No jogo seguinte, com Didi, o cérebro do time, marcado de perto, o Brasil ficou num empate sem gols com os ingleses. Apesar de o maior nome da partida ter sido o goleiro britânico MacDonald, acendeu-se o sinal amarelo. Para evitar a repetição da síndrome de "vira-lata" (Nélson Rodrigues), era hora de o técnico Vicente Feola mudar o time, escalando Garrincha e Pelé.
Coube ao lateral-esquerdo Nilton Santos informar a Garrincha, seu colega de Botafogo, que ele iria entrar na partida contra a URSS. Mané prometeu: "Se eu jogar, pode deixar." E cumpriu. É impagável a entrevista de um russo sobre o desespero nos vestiários, depois da partida, do "joão" (seu nome real era Kuznetsov) que tentou sem nenhum sucesso marcar um endiabrado Garrincha.
Aos três minutos, Mané tinha chutado uma bola na trave, Pelé outra e Vavá tinha aberto o placar. O Brasil acabou vencendo por 2 a 0. Com a dupla Garrincha-Pelé em campo, a seleção jamais perdeu uma partida. Num curiosíssimo depoimento sobre Pelé, o então ponta-esquerda Zagallo lembra: "Quando ele veio para a seleção, nós do Rio não sabíamos quem era." Não demorou.
Em sua segunda partida na Copa, nas quartas-de-final contra a retrancada seleção do País de Gales, Pelé marcou um golaço, com lençol na zaga e tudo. No jogo seguinte, a semifinal contra a França, nascia o mito: Pelé fez três gols e vencemos por 5 a 2. Os números secos pintam uma imagem enganosa da partida. "Acho que eles nos temiam mais do que nós os temíamos", garante o centroavante francês Jules Fontaine, artilheiro da Copa com 13 gols.
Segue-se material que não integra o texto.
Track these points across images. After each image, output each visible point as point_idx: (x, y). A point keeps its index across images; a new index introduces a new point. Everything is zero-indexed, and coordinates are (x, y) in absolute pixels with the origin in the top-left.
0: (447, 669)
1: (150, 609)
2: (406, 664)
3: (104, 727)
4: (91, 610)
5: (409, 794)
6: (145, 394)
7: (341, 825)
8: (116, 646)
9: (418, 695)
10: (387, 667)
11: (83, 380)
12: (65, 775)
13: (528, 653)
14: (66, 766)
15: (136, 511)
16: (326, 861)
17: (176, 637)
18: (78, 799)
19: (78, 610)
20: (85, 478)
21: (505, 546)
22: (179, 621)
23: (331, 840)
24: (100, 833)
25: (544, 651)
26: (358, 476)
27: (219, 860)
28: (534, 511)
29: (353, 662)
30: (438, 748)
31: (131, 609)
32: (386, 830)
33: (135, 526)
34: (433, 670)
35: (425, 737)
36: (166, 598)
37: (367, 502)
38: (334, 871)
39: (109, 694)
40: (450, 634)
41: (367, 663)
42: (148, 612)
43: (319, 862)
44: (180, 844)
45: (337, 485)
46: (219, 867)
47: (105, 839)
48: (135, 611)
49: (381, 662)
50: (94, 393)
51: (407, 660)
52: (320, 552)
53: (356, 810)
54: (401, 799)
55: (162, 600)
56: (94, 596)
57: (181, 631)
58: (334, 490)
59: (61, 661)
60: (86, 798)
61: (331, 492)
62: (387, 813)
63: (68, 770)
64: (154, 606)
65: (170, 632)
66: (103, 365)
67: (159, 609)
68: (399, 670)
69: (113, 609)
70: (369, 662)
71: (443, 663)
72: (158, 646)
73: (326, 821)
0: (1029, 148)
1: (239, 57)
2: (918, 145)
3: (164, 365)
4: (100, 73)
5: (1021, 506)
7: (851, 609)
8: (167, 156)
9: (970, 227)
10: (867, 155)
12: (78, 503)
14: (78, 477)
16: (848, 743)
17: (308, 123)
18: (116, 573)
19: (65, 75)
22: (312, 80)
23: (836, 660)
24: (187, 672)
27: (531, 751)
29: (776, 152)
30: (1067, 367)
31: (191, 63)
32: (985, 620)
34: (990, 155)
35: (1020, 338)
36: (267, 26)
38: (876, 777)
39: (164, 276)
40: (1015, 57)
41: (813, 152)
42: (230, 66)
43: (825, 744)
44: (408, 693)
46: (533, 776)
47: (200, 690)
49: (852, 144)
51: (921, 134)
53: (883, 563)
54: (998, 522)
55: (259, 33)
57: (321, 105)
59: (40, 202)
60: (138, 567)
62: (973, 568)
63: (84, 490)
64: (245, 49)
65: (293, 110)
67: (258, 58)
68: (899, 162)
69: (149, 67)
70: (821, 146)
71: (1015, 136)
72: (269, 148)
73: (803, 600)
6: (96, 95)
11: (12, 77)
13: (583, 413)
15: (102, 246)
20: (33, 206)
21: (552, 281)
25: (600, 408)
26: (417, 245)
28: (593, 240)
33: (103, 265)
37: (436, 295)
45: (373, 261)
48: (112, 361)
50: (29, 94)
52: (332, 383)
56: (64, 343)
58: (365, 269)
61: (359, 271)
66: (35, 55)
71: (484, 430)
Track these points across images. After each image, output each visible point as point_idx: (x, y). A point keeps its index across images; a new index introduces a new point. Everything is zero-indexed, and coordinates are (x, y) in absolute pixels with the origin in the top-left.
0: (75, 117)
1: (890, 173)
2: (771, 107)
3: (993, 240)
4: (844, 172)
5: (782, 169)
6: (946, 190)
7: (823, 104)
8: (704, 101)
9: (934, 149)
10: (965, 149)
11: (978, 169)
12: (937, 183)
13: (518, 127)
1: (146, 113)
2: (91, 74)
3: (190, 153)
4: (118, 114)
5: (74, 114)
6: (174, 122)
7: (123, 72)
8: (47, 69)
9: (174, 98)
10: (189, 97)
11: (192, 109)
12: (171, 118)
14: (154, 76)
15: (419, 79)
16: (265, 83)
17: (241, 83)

Vavá marcou o primeiro gol aos dois minutos e Fontaine empatou seis minutos depois. Um lance até hoje polêmico fez a balança pender a favor do Brasil. Numa dividida com Vavá, o zagueiro Jonquet fraturou a perna. Como não havia substituição nas partidas da época, a França se viu reduzida a dez homens em campo.
Os depoimentos ainda hoje empatam: os brasileiros absolvem o companheiro, os franceses consideram "maldosa" a entrada de Vavá. Na goleada final contra a Suécia, gols antológicos de Didi e Pelé acabaram de coroar o "futebol-arte". Ao erguer a taça Jules Rimet, o capitão Bellini a um só tempo celebrava uma conquista inédita, lavava a honra nacional e criava mais um símbolo para a euforia dos anos JK. Bellini e Pelé não concederam entrevistas a Asbeg.
Não dá para entender. Seus gestos históricos aqui estão - mas não suas vozes. Azar deles. É muito raro o cinema celebrar o futebol com tamanha felicidade.
Amir Labaki é diretor-fundador do É Tudo Verdade - Festival Internacional de Documentários.